Знаете, я писала Вам об этом и раньше — об очень странном и хорошем ощущении: каждый раз, когда я слышу Вашу песню, музыку или хотя бы музыкальную фразу, я воспринимаю это как Вашу улыбку, дружеское приветствие, адресованное мне. И такое приветствие Вы шлете мне каждый день! (...)
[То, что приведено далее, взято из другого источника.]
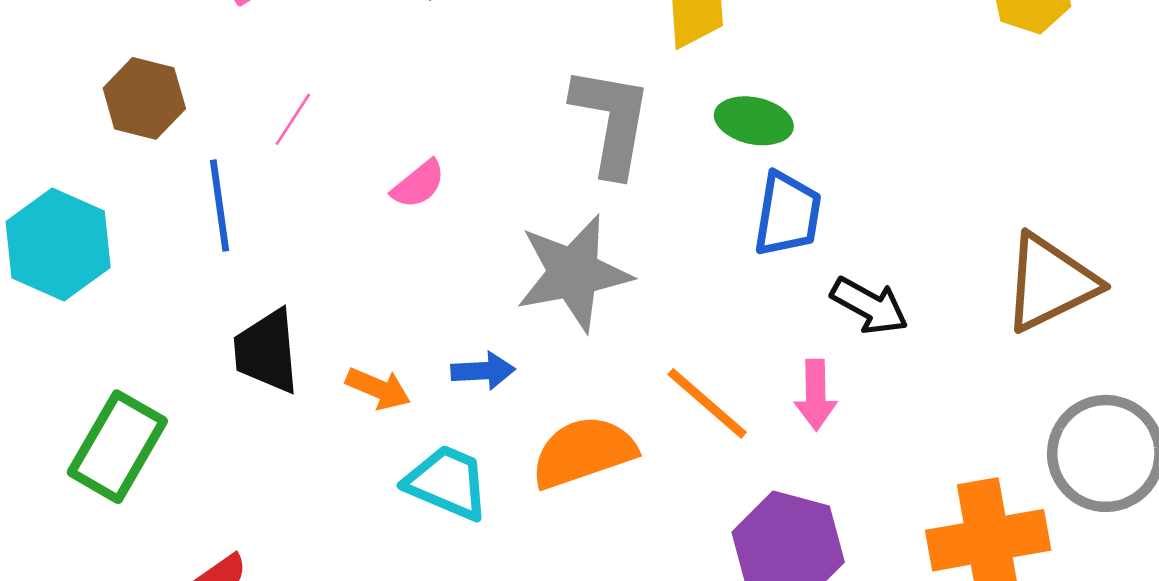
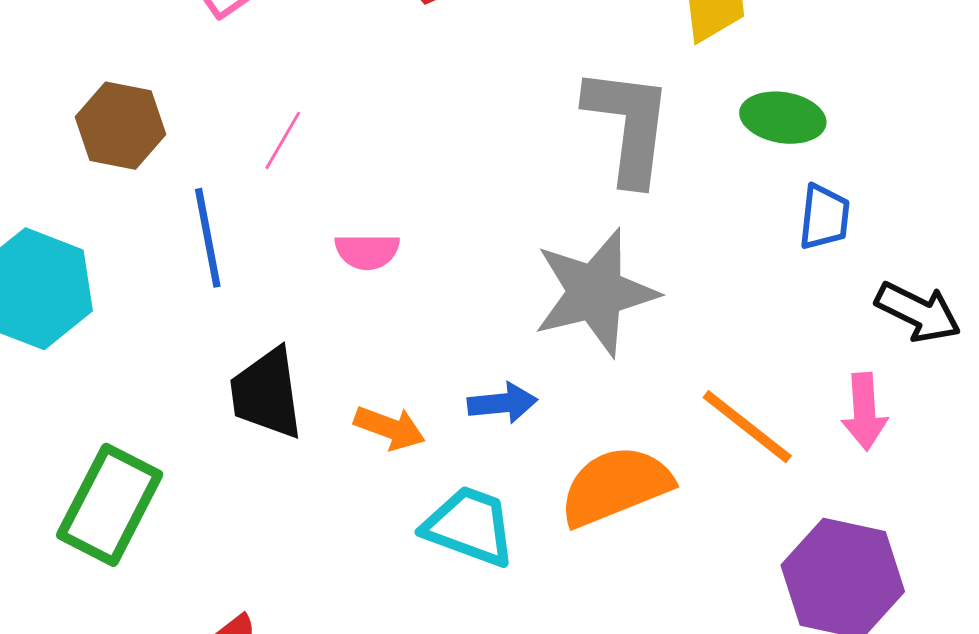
pink semicircle: (418, 184) -> (367, 251), moved, turned 42
blue trapezoid: (787, 214) -> (824, 217), size x0.7

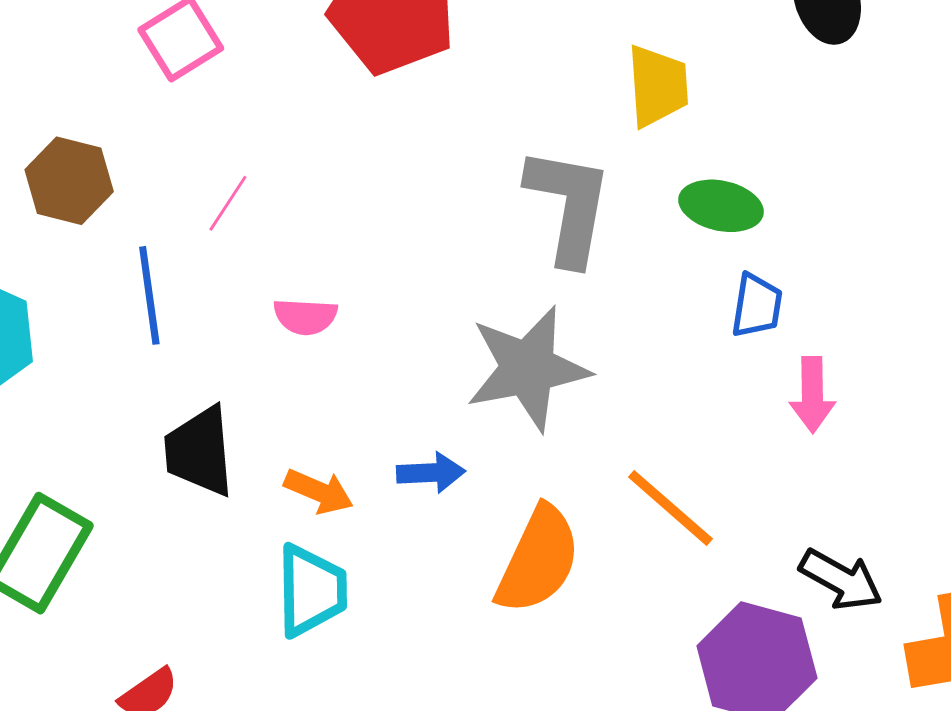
black arrow: (918, 312) -> (841, 580), moved
pink arrow: (864, 412) -> (812, 395), moved
orange semicircle: (616, 486) -> (538, 560), turned 134
cyan trapezoid: (469, 526) -> (311, 590), moved, turned 66

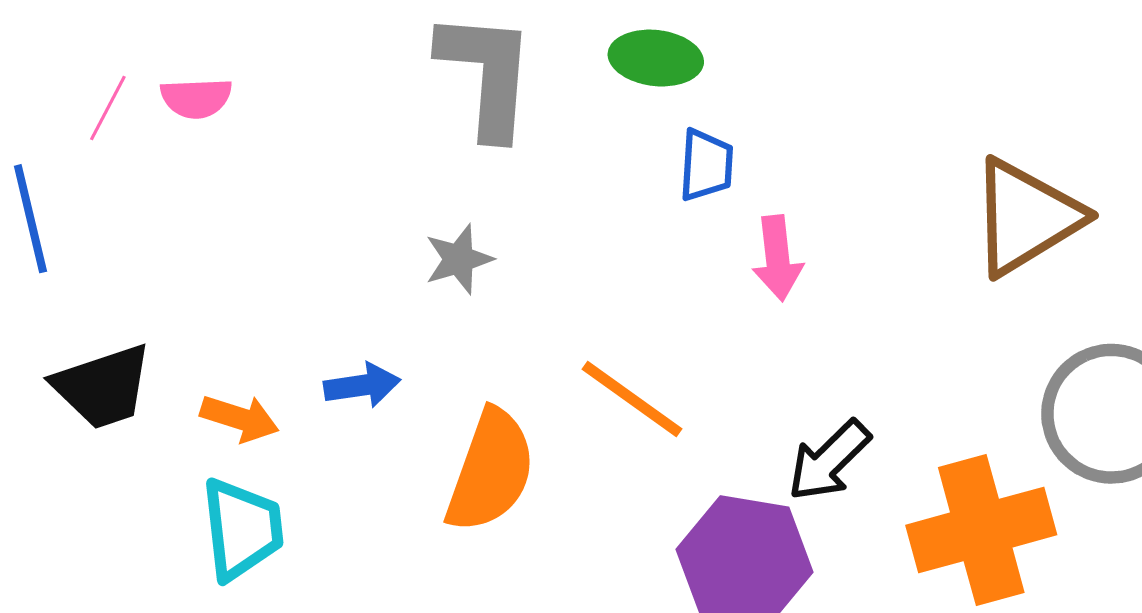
pink semicircle: (305, 317) -> (196, 98), moved
gray star: (528, 368) -> (459, 259), size x0.5
black trapezoid: (199, 451) -> (103, 387), turned -98
black arrow: (841, 580) -> (829, 460), turned 112

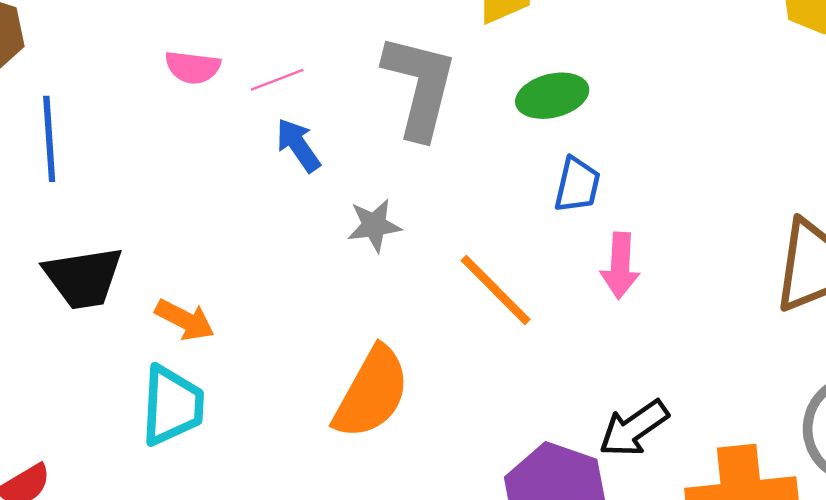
green ellipse: (656, 58) -> (552, 96), turned -30
pink line: (108, 108) -> (277, 80), moved, turned 32
blue arrow: (362, 385) -> (298, 145), moved, turned -126
orange line: (632, 399) -> (496, 290), moved

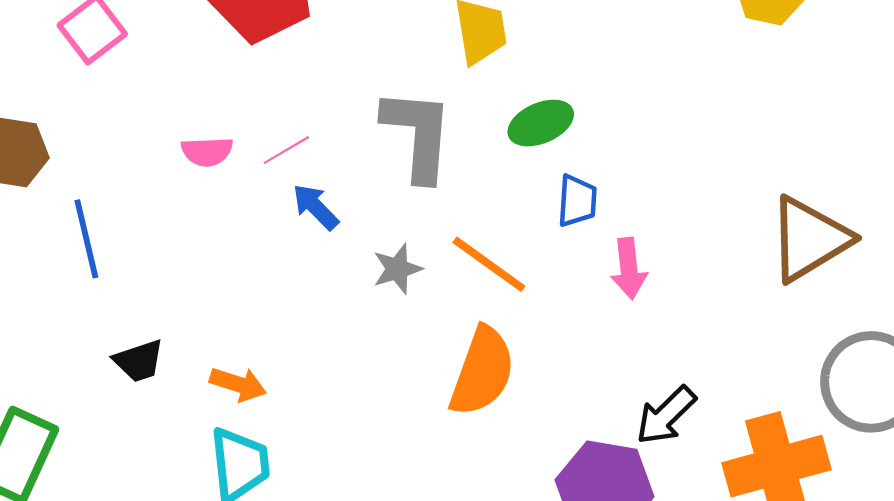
black trapezoid: (83, 278) -> (139, 361), size x0.7
orange line: (496, 290) -> (489, 264), moved
orange semicircle: (372, 393) -> (482, 371), moved

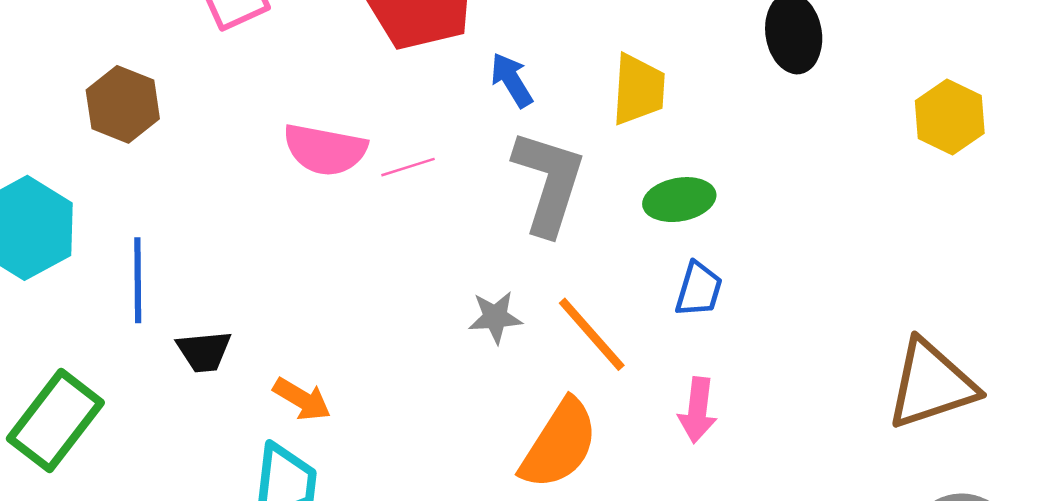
pink semicircle: (207, 152) -> (325, 150), size x1.5
blue arrow: (316, 207) -> (512, 80), moved
blue line: (86, 239) -> (138, 280), moved
pink arrow: (629, 268) -> (698, 410), moved

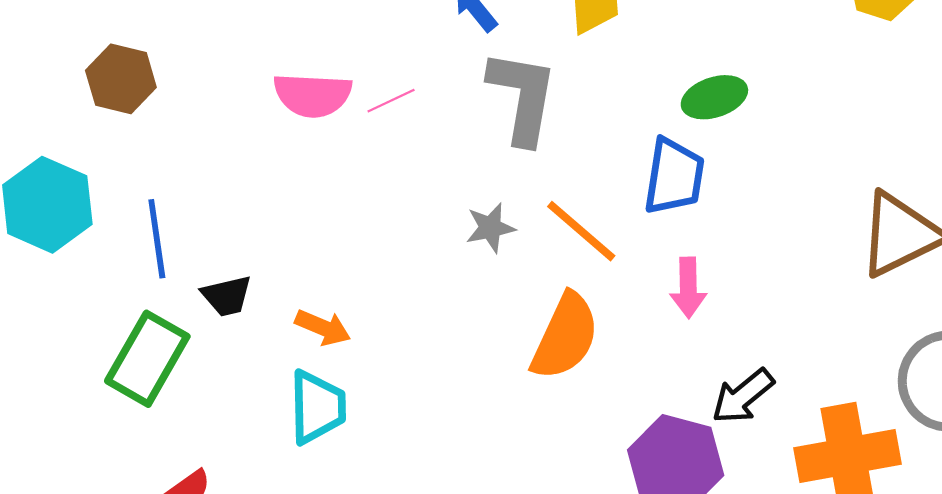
green ellipse: (679, 200) -> (714, 97), moved
blue trapezoid: (699, 289) -> (674, 176), size x1.5
green rectangle: (55, 421) -> (147, 359), moved

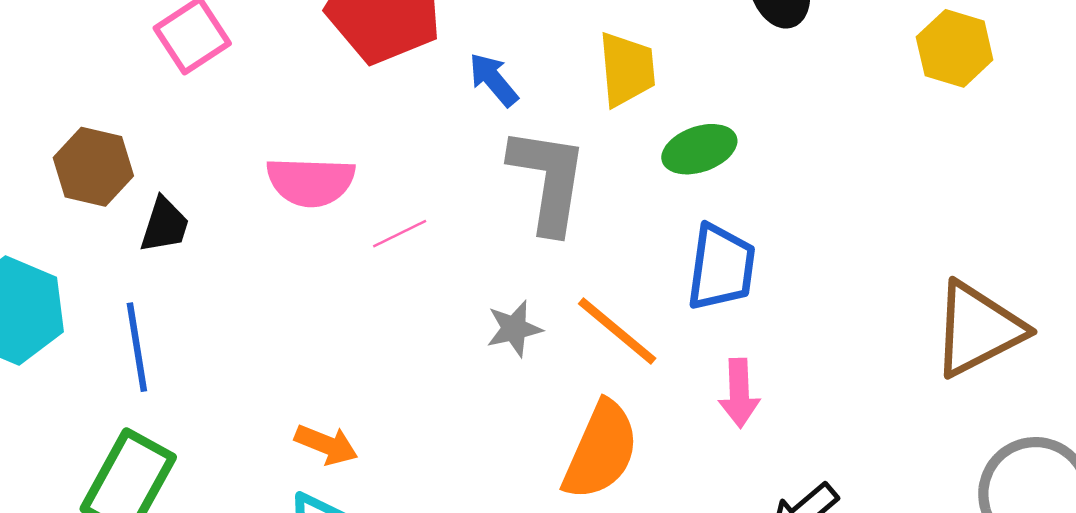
green ellipse: (714, 97) -> (699, 149), moved
pink line: (391, 101) -> (400, 234), moved
black trapezoid: (227, 296) -> (165, 225), moved, turned -58

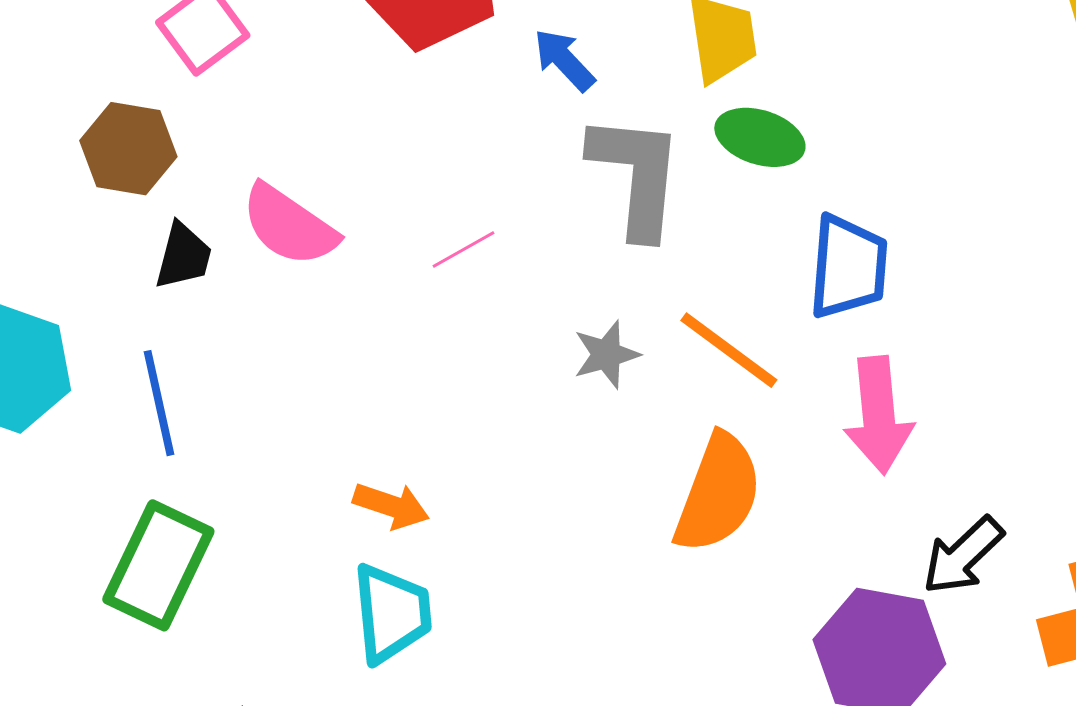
green ellipse: (699, 149) -> (760, 137), moved, turned 40
brown hexagon: (93, 167) -> (128, 149), moved
pink semicircle: (311, 182) -> (289, 225), moved, turned 36
pink arrow: (739, 393) -> (879, 415), size x1.4

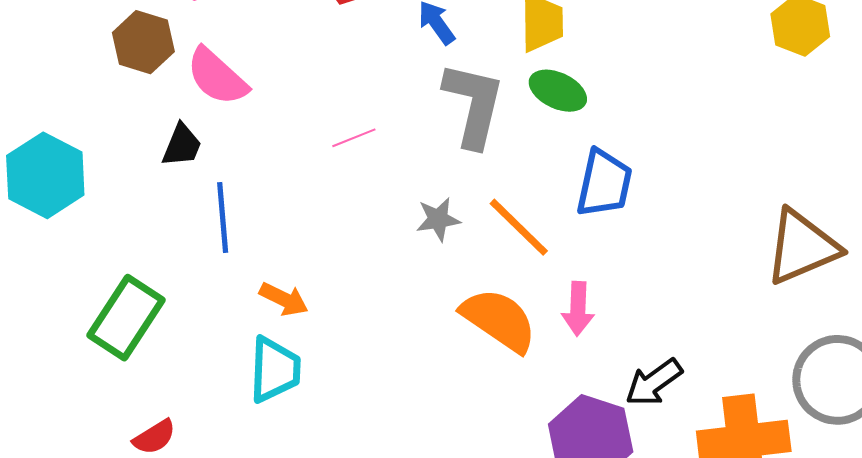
pink semicircle: (289, 225) -> (217, 77), moved
black trapezoid: (183, 256) -> (182, 145), moved
blue line: (159, 403) -> (223, 217), moved
pink arrow: (879, 415) -> (578, 309), moved, size x0.7
orange semicircle: (718, 493) -> (499, 320), turned -84

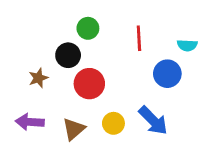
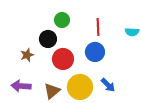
blue circle: (167, 74) -> (95, 52), moved
blue arrow: (153, 120) -> (108, 85), size x0.7
yellow circle: (113, 123) -> (80, 87), size x1.6

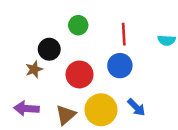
black circle: (48, 39) -> (49, 49), moved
Вы продолжаете настойчиво спрашивать, почему я не ответила на то место Вашего письма, где Вы предлагаете мне свою материальную помощь. Так ведь? Но что я могу сказать? Только в самые отчаянные моменты повернется мой язык с просьбой о помощи, да и то с трудом и со стыдом. Всякие трудности ведь относительны. Во время войны картофелина в супе и кусок деревенского ржаного хлеба казались нам лакомствами. Сейчас тоже приходится соразмеряться со своими возможностями. Трудности в том, что дети растут, растут и их потребности. А знаете, почему я раньше избегала встречи с Вами? Мне было стыдно своего костюма. Из войны мы вышли совершенно раздетыми и разутыми. Правда, и сейчас еще многого нет, но как же иначе прожить на 1000, вернее, 800 рублей в месяц, платя из них еще за квартиру и дрова? А мы выжили только потому, что я никогда ни на кого не надеялась, кроме себя самой. Еще в студенческие годы, когда у нас в семье случилось несчастье и тетка предложила мне свою помощь, я отказалась и прожила на одну стипендию, несмотря на детство, полное довольства. Разве спрашивают голодного — будет ли он обедать? Я ценю Вашу щепетильность и благодарна Вам за нее, но давайте больше не поднимать этого вопроса. Просить я Вас могу только в действительно отчаянную минуту, но я разрешаю Вам (царская милость!) иногда помогать мне без просьбы с моей стороны. Но чтобы это было не часто и являлось бы для меня приятной неожиданностью, а не системой, могущей принести только вред, так как привыкнуть к хорошему гораздо легче, чем наоборот.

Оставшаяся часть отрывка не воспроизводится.